# Mini stuck in guided setup after loss of DVR



## sddjd (Feb 3, 2009)

Like many others here the past year our Mini has worked acceptably (I say so because at least once a week it crashes and requires a reboot). A few days back the Mini decided that it couldn't contact the DVR or internet. 

NO changes were made to our home network, no power outages, no additional network devices, nothing. 

Internet- bogus message as the unit had no problems connecting to the Tivo service.

Two days ago it was possible to manually go into the menus and select the Roamio DVR. Yesterday the Mini again claimed it lost the DVR. This time however the Roamio is listed but with a red circle.

The entire network chain of hardware has been reset. The Roamio has been restarted and connected to the Tivo service. The Mini was reset/powered off and on. At the advice of posts here I restarted guided setup on the Mini. 

Now the Mini is stuck in guided setup loop, refusing to proceed or quit due to its inability to see a DVR. The network is live and working as I can see the Mini. There are no problems on the network for the rest of the house.

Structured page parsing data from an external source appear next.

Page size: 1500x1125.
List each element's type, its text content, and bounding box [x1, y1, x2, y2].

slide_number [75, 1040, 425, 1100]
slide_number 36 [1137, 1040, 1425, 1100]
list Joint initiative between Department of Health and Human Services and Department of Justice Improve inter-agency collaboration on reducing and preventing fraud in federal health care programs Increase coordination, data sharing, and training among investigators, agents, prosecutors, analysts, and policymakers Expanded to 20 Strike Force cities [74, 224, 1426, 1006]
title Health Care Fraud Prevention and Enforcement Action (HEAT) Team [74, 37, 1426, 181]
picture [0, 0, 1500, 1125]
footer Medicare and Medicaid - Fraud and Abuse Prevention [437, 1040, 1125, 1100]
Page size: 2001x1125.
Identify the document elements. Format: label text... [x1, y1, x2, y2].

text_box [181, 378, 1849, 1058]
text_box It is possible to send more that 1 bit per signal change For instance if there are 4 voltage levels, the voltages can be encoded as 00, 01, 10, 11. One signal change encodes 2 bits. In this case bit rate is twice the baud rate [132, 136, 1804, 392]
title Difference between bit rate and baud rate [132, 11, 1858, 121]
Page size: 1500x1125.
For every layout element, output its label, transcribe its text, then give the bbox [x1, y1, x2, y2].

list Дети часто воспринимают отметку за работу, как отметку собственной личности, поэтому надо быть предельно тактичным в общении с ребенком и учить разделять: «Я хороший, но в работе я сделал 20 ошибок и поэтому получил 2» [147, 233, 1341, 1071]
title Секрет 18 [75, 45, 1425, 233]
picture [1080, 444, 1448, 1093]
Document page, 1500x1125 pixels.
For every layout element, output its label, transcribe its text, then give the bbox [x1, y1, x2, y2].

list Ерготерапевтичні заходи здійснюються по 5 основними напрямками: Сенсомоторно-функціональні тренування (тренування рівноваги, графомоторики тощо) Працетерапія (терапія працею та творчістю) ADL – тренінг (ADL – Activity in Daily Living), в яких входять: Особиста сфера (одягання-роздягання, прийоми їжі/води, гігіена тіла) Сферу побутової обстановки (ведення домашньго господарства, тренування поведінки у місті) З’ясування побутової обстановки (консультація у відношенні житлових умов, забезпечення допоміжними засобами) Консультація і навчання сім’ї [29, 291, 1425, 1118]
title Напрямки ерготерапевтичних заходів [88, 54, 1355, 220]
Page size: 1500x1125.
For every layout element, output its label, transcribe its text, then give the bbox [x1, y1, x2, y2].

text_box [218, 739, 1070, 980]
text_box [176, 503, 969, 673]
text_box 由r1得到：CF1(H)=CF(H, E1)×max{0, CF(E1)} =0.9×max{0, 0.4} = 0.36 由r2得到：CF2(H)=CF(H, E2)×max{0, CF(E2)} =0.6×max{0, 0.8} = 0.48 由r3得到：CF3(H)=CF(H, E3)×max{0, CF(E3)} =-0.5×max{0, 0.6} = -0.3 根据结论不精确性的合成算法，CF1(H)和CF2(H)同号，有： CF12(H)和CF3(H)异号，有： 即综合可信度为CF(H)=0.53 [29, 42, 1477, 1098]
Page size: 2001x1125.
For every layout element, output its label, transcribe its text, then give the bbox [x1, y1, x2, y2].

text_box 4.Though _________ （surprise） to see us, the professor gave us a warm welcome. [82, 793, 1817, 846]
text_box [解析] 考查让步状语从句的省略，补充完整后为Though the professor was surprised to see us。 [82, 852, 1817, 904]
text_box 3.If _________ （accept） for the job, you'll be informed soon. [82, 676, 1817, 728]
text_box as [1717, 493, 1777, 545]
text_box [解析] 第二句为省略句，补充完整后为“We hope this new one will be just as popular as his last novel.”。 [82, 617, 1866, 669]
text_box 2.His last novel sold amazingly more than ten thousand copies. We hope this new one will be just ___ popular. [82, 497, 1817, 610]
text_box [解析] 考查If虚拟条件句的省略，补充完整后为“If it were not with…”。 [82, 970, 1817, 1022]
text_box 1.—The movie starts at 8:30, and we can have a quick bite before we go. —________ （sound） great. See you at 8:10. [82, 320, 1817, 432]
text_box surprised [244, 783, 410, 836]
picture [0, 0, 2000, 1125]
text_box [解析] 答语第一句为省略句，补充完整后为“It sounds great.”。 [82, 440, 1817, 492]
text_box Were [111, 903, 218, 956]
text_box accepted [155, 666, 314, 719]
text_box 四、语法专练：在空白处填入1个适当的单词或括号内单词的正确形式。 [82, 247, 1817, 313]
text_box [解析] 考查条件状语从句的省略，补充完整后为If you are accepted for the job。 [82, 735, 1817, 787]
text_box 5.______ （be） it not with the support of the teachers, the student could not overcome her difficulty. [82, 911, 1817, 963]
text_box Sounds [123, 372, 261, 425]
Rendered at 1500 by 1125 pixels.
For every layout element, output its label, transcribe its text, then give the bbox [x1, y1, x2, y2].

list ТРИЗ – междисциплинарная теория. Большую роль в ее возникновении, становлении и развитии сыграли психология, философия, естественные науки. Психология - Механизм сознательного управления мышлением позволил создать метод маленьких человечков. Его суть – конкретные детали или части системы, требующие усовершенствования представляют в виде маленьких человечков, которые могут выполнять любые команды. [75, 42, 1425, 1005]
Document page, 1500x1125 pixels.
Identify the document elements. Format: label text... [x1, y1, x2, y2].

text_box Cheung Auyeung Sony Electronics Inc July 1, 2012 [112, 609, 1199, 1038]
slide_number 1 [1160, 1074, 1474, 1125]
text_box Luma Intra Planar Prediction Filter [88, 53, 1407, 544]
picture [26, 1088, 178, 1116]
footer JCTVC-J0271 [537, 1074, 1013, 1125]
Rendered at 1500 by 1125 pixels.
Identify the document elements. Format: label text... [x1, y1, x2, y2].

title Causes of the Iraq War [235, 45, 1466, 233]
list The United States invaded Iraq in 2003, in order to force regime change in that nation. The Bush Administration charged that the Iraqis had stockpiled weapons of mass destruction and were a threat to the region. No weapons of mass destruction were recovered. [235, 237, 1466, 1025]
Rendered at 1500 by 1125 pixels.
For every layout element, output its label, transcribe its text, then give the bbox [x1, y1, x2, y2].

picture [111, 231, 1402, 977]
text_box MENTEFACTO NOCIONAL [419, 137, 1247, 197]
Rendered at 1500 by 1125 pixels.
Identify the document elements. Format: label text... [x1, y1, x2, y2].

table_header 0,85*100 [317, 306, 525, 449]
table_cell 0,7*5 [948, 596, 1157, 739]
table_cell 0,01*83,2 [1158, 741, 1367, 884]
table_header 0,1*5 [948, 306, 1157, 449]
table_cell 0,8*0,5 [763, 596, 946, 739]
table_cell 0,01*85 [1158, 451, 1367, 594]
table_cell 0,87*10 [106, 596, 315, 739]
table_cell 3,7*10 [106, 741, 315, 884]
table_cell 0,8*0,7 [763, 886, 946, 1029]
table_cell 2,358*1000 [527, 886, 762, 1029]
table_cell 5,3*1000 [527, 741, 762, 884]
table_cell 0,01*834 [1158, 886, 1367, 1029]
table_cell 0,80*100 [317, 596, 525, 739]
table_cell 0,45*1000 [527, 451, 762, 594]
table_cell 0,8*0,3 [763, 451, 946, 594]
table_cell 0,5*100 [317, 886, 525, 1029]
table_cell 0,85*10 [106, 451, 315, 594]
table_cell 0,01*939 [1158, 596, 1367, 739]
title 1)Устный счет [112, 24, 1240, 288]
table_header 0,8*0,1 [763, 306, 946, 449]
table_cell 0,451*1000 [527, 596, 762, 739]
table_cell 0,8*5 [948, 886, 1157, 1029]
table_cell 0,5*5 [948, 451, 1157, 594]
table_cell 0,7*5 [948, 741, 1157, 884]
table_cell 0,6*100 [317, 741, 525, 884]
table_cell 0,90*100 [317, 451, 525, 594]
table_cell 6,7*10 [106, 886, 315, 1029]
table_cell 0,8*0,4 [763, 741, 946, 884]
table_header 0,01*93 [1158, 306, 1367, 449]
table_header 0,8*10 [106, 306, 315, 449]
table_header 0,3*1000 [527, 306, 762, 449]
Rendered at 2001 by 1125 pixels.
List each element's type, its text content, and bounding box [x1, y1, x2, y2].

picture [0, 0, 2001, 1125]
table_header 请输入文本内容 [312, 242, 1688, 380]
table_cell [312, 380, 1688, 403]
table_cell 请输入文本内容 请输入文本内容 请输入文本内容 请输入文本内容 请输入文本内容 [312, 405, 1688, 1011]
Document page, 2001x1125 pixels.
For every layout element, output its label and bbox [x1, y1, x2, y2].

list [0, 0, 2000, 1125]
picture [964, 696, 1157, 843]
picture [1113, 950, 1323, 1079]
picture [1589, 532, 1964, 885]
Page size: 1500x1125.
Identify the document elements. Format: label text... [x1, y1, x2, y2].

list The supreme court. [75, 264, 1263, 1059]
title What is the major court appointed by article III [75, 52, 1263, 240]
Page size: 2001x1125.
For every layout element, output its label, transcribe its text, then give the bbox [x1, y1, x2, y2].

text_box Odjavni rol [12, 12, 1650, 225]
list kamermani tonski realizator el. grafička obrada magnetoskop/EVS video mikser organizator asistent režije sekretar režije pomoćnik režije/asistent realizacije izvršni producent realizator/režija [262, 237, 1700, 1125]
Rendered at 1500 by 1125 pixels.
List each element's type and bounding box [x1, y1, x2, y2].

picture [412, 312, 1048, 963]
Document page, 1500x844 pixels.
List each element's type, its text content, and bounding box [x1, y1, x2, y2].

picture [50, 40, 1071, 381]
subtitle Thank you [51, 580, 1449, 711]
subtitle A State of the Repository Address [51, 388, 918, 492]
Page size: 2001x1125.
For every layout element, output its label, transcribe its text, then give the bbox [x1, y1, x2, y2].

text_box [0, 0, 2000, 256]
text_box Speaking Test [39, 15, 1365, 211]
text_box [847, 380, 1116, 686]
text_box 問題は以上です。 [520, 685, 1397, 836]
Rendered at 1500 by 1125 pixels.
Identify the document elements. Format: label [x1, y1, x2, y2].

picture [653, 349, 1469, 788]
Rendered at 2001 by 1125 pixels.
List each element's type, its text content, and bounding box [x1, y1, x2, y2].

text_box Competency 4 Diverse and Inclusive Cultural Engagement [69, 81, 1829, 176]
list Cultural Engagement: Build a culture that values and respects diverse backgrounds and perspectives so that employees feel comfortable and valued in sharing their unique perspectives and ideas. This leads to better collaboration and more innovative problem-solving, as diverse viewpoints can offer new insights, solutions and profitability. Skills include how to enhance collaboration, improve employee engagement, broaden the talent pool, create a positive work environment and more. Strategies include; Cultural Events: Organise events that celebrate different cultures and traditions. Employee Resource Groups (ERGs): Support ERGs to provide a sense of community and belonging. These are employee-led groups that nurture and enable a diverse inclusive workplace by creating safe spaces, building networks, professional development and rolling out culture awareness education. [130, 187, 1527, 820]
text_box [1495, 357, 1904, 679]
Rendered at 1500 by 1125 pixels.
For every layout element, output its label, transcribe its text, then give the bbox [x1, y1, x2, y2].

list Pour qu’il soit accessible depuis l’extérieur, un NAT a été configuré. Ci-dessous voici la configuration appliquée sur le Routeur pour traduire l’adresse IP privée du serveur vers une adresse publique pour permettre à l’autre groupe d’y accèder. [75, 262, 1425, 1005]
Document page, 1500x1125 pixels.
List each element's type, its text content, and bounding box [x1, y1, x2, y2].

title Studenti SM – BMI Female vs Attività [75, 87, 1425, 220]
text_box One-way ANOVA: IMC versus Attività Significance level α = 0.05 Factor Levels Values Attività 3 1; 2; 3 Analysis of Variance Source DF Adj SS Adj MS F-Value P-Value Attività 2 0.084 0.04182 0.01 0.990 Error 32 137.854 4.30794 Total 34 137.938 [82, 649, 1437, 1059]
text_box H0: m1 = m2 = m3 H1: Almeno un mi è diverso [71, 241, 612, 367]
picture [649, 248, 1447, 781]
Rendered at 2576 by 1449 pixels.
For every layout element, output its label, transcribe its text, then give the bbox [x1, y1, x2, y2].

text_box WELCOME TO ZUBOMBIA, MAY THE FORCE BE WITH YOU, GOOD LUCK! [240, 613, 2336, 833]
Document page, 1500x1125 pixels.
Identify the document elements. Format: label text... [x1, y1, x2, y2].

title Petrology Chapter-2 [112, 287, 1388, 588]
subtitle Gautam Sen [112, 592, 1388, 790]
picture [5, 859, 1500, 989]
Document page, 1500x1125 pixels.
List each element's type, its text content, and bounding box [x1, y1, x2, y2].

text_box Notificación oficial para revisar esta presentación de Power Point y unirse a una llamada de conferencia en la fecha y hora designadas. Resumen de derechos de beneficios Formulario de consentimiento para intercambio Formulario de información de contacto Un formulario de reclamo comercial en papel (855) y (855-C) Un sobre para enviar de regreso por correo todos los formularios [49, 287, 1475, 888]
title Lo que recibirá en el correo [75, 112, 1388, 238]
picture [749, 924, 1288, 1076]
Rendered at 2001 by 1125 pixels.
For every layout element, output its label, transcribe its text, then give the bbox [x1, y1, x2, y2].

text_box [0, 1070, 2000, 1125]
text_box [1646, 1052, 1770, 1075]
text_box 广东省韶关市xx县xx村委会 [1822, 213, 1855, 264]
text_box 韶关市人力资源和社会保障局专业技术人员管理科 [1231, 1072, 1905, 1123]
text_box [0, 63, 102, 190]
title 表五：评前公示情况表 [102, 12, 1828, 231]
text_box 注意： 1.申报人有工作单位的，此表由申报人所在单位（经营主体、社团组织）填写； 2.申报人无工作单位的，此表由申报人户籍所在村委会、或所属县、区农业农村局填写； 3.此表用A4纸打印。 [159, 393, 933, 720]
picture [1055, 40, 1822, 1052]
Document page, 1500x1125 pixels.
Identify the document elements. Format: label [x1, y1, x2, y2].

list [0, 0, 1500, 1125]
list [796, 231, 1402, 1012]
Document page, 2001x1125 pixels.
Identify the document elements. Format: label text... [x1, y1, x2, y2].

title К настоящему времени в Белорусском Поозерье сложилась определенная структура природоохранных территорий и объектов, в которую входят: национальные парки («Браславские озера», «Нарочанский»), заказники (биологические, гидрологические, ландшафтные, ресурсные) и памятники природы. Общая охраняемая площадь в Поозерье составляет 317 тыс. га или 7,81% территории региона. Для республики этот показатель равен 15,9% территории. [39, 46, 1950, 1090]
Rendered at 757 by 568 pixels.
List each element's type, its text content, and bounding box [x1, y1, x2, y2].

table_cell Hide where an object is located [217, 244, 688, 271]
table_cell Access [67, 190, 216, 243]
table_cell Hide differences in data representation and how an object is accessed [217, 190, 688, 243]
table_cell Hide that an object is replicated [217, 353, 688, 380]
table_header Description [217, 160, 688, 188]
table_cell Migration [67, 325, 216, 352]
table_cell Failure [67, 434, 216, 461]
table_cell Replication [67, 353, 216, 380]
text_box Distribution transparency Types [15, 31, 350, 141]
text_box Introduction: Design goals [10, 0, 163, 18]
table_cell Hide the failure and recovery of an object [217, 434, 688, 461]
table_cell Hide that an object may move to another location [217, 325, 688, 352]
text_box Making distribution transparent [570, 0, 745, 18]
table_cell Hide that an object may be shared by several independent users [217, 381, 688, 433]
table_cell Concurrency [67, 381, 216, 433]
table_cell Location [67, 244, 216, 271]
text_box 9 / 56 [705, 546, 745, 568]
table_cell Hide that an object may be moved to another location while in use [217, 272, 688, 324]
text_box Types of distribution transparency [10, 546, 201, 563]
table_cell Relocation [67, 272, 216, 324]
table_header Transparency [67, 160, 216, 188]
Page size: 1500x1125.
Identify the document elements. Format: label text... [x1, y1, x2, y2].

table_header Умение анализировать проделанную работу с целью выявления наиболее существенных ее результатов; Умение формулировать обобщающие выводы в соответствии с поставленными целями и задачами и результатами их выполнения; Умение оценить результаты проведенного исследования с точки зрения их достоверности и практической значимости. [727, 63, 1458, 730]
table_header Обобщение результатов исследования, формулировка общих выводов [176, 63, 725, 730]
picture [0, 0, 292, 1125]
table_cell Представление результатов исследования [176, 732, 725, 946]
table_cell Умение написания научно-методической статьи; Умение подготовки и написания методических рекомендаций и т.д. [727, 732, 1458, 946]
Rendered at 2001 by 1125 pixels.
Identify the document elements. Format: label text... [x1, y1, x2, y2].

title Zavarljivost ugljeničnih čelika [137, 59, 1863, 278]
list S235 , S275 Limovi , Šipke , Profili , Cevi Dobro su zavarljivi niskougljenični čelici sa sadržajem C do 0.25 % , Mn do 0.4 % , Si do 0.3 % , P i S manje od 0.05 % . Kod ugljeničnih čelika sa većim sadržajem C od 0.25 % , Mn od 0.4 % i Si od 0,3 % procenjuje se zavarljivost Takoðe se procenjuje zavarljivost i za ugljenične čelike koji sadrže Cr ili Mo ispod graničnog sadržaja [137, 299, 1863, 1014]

What course of action is recommended aside from putting the Mini in the bay and discontinuing my Tivo subscription?


----------



## slowbiscuit (Sep 19, 2006)

Put the Mini on the same switch as the Roamio. No routers, just the two boxes. If you get it paired then move it back to where it was.


----------



## kennedy (Aug 16, 2006)

Similar thing happened to me. I was trying to use moca for the connection during guided setup. Had to hook it up via Ethernet cable to make the initial connection, then I was able to switch back to the moca. Been fine since.


----------



## HarperVision (May 14, 2007)

I've had to do the same thing on initial setup of one of my Minis as well, but if I recall I also remember a suggestion to change the name of your server Roamio on TiVo.com and then initiate a call to their servers so the name is updated on the unit itself, then attempt to reconnect the offending Mini to the newly named Roamio. Good luck!


----------